Dail Sketch/Frank McNally: The Opposition was accidentally unanimous about the issue of the day.
Accidentally because, on the one-topic-each Leaders Questions, Caoimhghín Ó Caoláin wanted to ask about something other than "the sorry state" of the electoral register, as Enda Kenny had put it. But first he had to address a "slur" made against Sinn Féin by the Fine Gael leader.
But his preamble took so long that when he tried to switch to his intended topic, the Ceann Comhairle wouldn't let him. Dr O'Hanlon ruled that, like a golfer with the yips who unintentionally moves his ball, the Sinn Féin man had made full contact with the electoral register issue, so it counted as his question.
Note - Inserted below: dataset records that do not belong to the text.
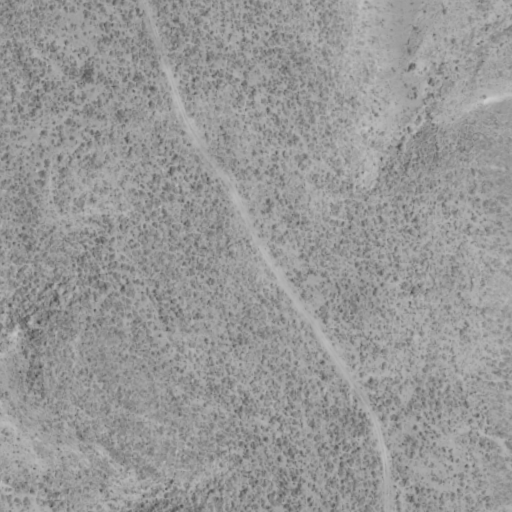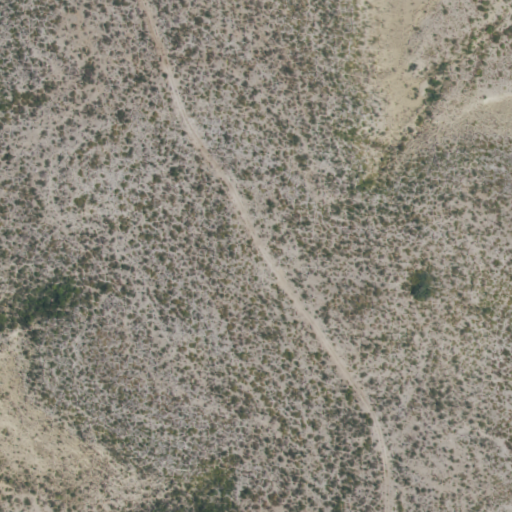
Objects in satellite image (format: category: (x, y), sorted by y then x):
road: (267, 257)
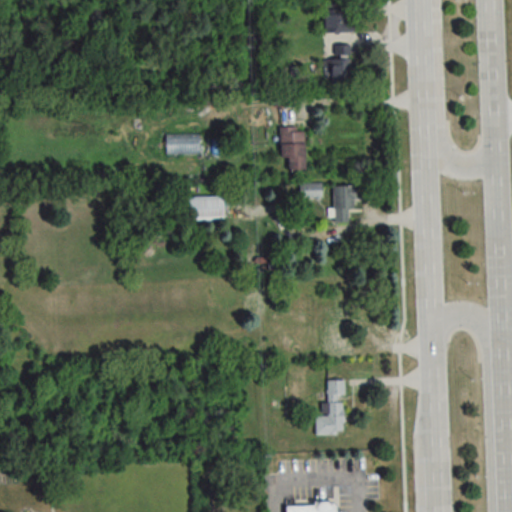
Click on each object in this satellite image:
building: (337, 20)
building: (335, 72)
road: (368, 103)
road: (437, 108)
road: (501, 118)
building: (181, 144)
building: (291, 145)
building: (309, 191)
building: (342, 202)
building: (202, 208)
road: (425, 251)
road: (496, 255)
road: (403, 256)
road: (504, 265)
building: (337, 338)
road: (486, 385)
building: (331, 410)
road: (317, 476)
road: (510, 505)
building: (311, 507)
road: (436, 507)
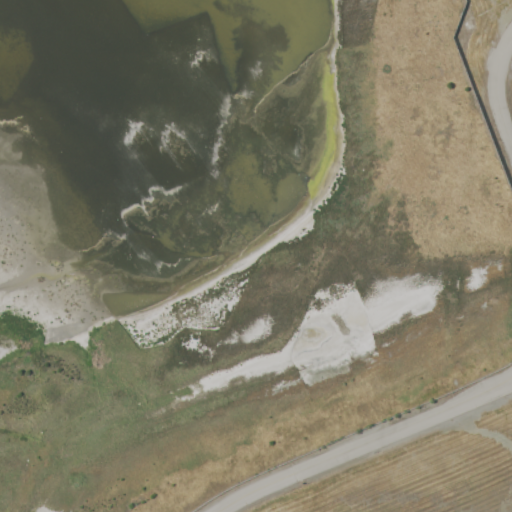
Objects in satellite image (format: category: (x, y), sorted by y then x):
road: (501, 364)
airport: (419, 378)
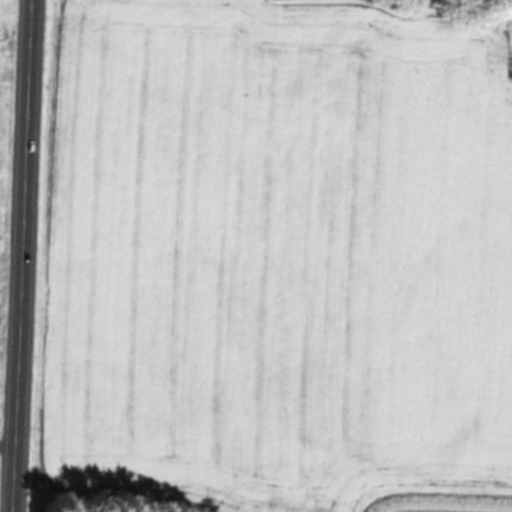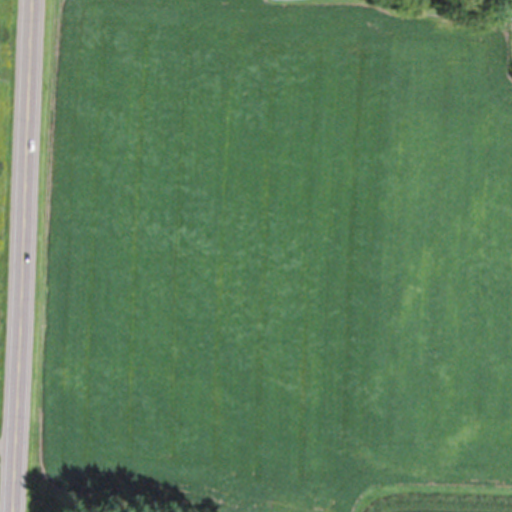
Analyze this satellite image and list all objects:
road: (24, 256)
building: (286, 501)
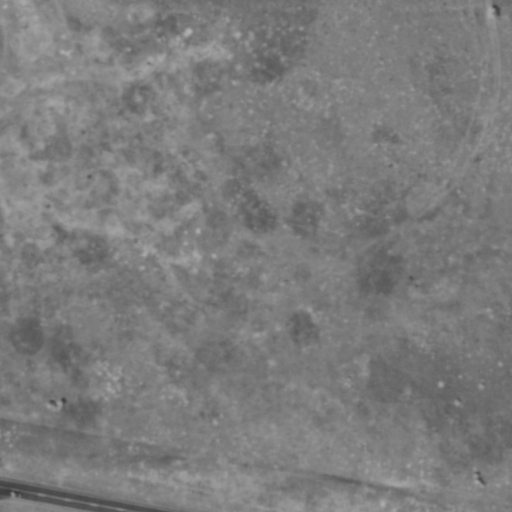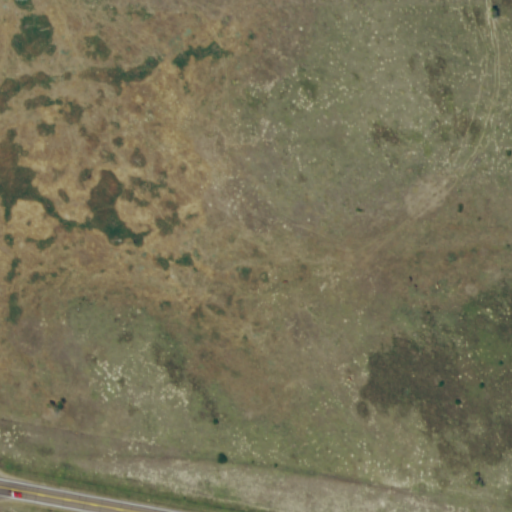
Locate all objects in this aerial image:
road: (61, 501)
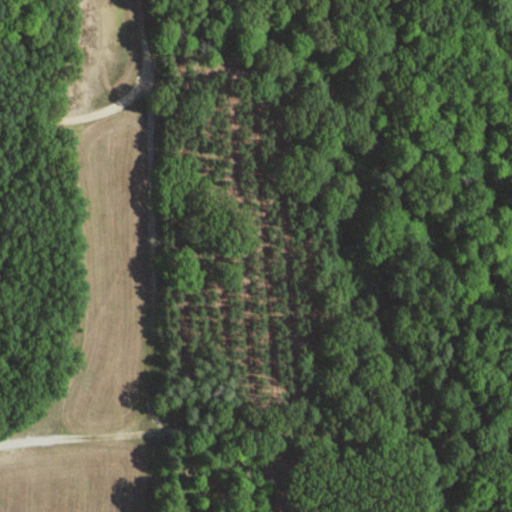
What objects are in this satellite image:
road: (166, 256)
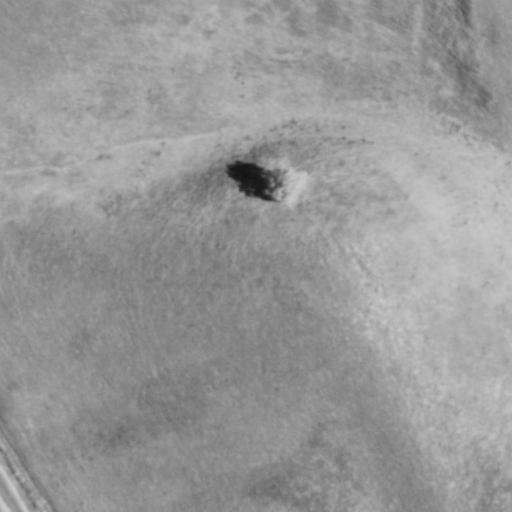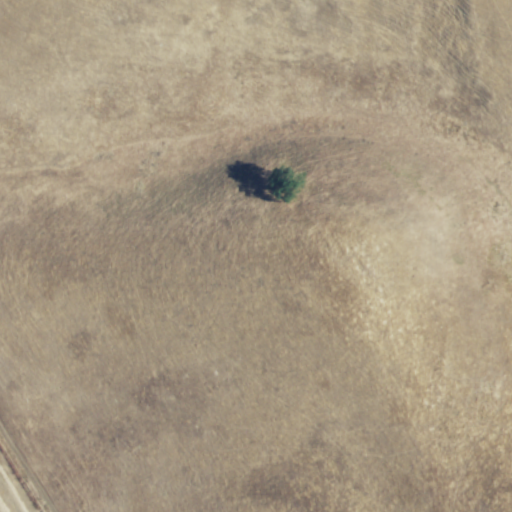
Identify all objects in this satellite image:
crop: (13, 487)
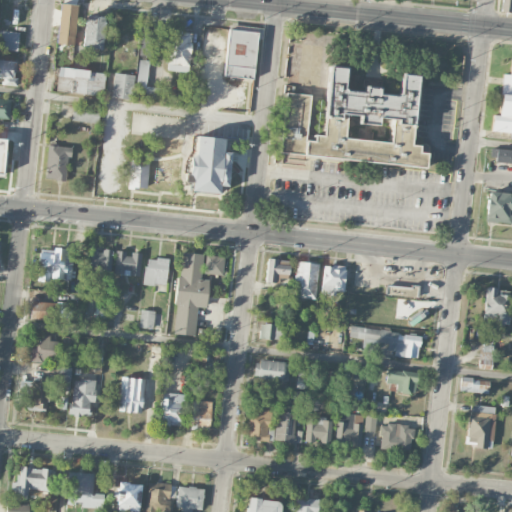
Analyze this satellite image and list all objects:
road: (277, 2)
building: (507, 5)
road: (485, 14)
road: (371, 15)
building: (66, 23)
building: (67, 24)
building: (93, 31)
building: (94, 31)
building: (8, 39)
building: (9, 40)
building: (148, 41)
building: (148, 42)
building: (179, 50)
building: (179, 51)
building: (240, 52)
building: (240, 53)
building: (6, 68)
building: (7, 68)
building: (144, 80)
building: (80, 81)
building: (80, 81)
building: (144, 81)
building: (122, 85)
building: (122, 85)
building: (504, 105)
road: (132, 106)
building: (3, 107)
building: (4, 107)
building: (504, 107)
building: (85, 114)
building: (85, 115)
road: (437, 120)
building: (355, 123)
building: (355, 123)
road: (491, 143)
building: (2, 150)
building: (2, 154)
building: (502, 155)
building: (56, 162)
building: (56, 162)
building: (208, 163)
building: (208, 164)
building: (137, 173)
building: (137, 174)
road: (362, 182)
building: (498, 207)
traffic signals: (24, 209)
road: (358, 209)
road: (23, 210)
road: (255, 235)
road: (249, 258)
building: (99, 259)
building: (99, 260)
building: (126, 262)
building: (52, 263)
building: (53, 263)
building: (127, 263)
building: (213, 264)
building: (213, 264)
road: (455, 269)
building: (276, 270)
building: (277, 270)
building: (155, 271)
building: (155, 271)
building: (332, 278)
building: (305, 279)
building: (333, 279)
building: (305, 280)
building: (400, 290)
building: (188, 292)
building: (189, 292)
building: (495, 307)
building: (100, 309)
building: (43, 311)
building: (43, 311)
building: (146, 318)
building: (146, 318)
building: (269, 331)
building: (270, 331)
building: (389, 340)
building: (39, 347)
building: (42, 349)
road: (255, 350)
building: (486, 355)
building: (270, 369)
building: (271, 370)
building: (64, 378)
building: (330, 378)
building: (402, 379)
building: (301, 380)
building: (474, 385)
building: (37, 394)
building: (37, 394)
building: (130, 394)
building: (271, 394)
building: (81, 396)
building: (82, 397)
building: (130, 397)
building: (170, 409)
building: (170, 409)
building: (197, 414)
building: (198, 414)
building: (369, 422)
building: (260, 424)
building: (284, 424)
building: (480, 425)
building: (284, 426)
building: (317, 429)
building: (317, 429)
building: (349, 431)
building: (395, 437)
building: (511, 448)
road: (255, 464)
building: (29, 479)
building: (31, 479)
building: (82, 490)
building: (82, 490)
building: (128, 496)
building: (158, 496)
building: (128, 497)
building: (189, 498)
building: (189, 499)
building: (305, 504)
building: (306, 504)
building: (262, 505)
building: (262, 505)
building: (17, 507)
building: (17, 508)
building: (360, 510)
building: (39, 511)
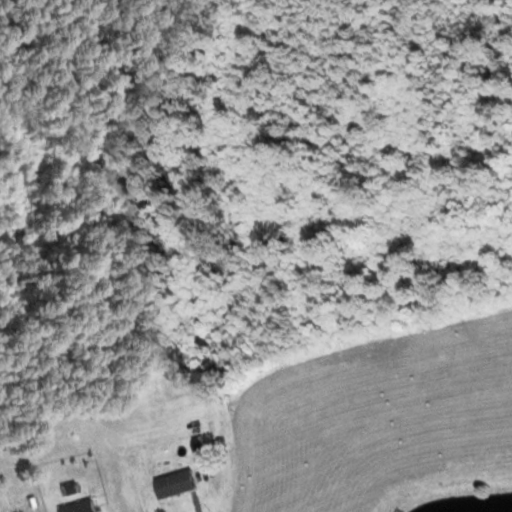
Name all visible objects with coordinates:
building: (197, 449)
building: (172, 484)
building: (77, 507)
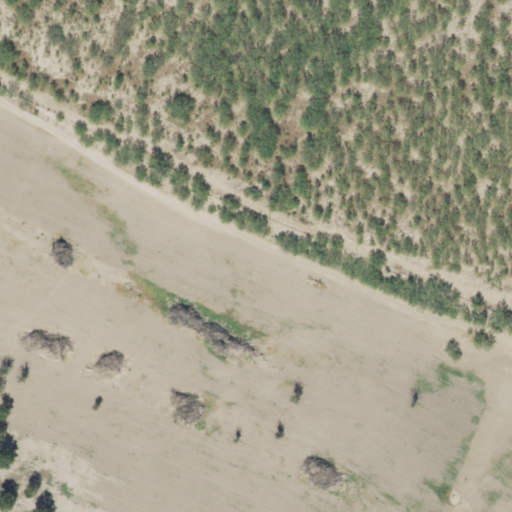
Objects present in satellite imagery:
road: (243, 237)
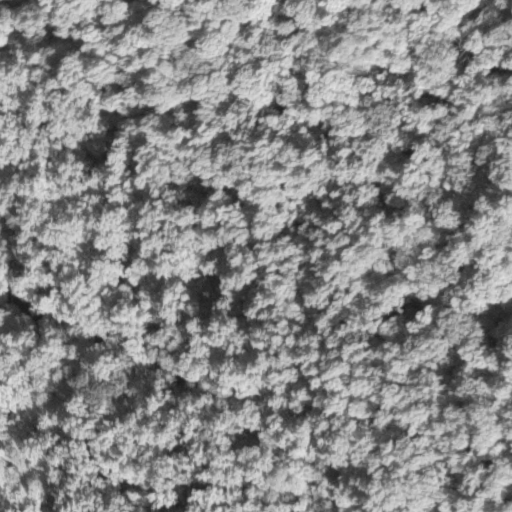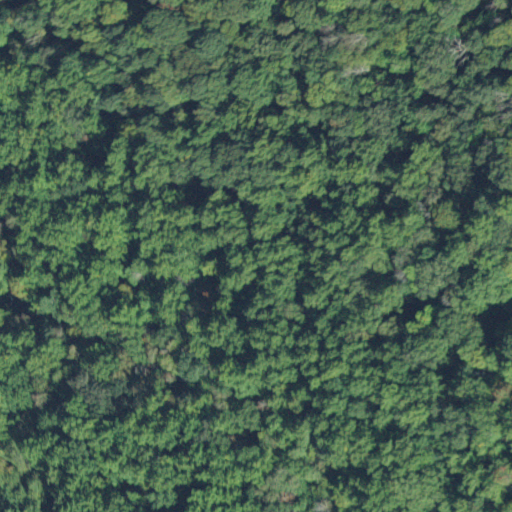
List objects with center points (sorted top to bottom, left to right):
road: (188, 288)
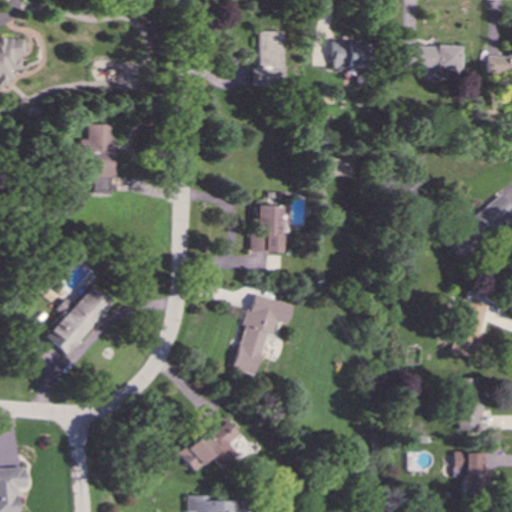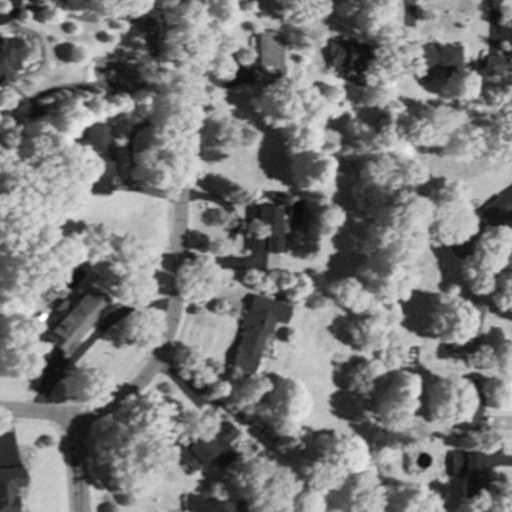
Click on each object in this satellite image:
building: (344, 54)
building: (344, 54)
building: (7, 55)
building: (8, 55)
building: (428, 56)
building: (428, 56)
building: (264, 58)
building: (265, 59)
building: (497, 63)
building: (496, 64)
building: (96, 156)
building: (96, 156)
building: (475, 225)
building: (475, 225)
building: (263, 227)
road: (230, 228)
building: (264, 228)
road: (178, 235)
building: (74, 318)
building: (74, 318)
building: (463, 327)
building: (463, 328)
building: (254, 330)
building: (254, 330)
road: (90, 337)
building: (463, 404)
building: (463, 404)
road: (35, 412)
building: (207, 447)
building: (207, 447)
road: (79, 464)
building: (465, 472)
building: (466, 473)
building: (9, 487)
building: (9, 487)
building: (210, 504)
building: (210, 504)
To say Mr Ó Caoláin became outraged would be an understatement, because he was outraged to begin with. Enda Kenny had mentioned no names when saying a certain Dáil party was guilty of "wholesale" voter fraud. But there was no mistaking his implication that SF drew strong support from the key "deceased" section of the electorate. He implied this while pointing out that along with another category of voter - the relocated - the faithful departed now contributed to a situation where up to 800,000 people were wrongly registered.
With added sarcasm, Pat Rabbitte congratulated the Government on making the 1916 proclamation a reality, by giving the "dead generations" such a big say in the running of the country.
But the Taoiseach was as worried as everyone else about the potential for fraud. Giving a new twist to the term "social housing", he said his constituency contained four-bedroom homes in which up to 80 people were registered to vote. "There was an extraordinary turn-out in some of those houses in the last general election," he recalled.
The vital question, everybody agreed, was what to do about it. The only solution, suggested the Taoiseach, was "Shanks's mare": enumerators would have to call door-to-door and update the register the hard way. It would be a "September-October job".
Pat Rabbitte wanted to know how Shanks's mare would deal with such obstacles as gated communities, although he also regretted the exercise would deprive the public of an autumn general election. Not everyone in his party was so impatient. When Dr O'Hanlon sought to curtail the Labour leader's follow-up questions, Ruairí Quinn quipped: "It's all right for you. You don't have to stand for re-election."
There was the rub for Caoimhghín "Two Questions" Ó Caoláin. No wonder he was so bitter at his constituency colleague's "unfair, irrational ruling". While the rest of the House would travel to the next Dáil by Shanks's mare (if at all), Dr O'Hanlon would be on the pig's back, assured of automatic re-election without the horrors of facing the Cavan-Monaghan electorate, living and dead.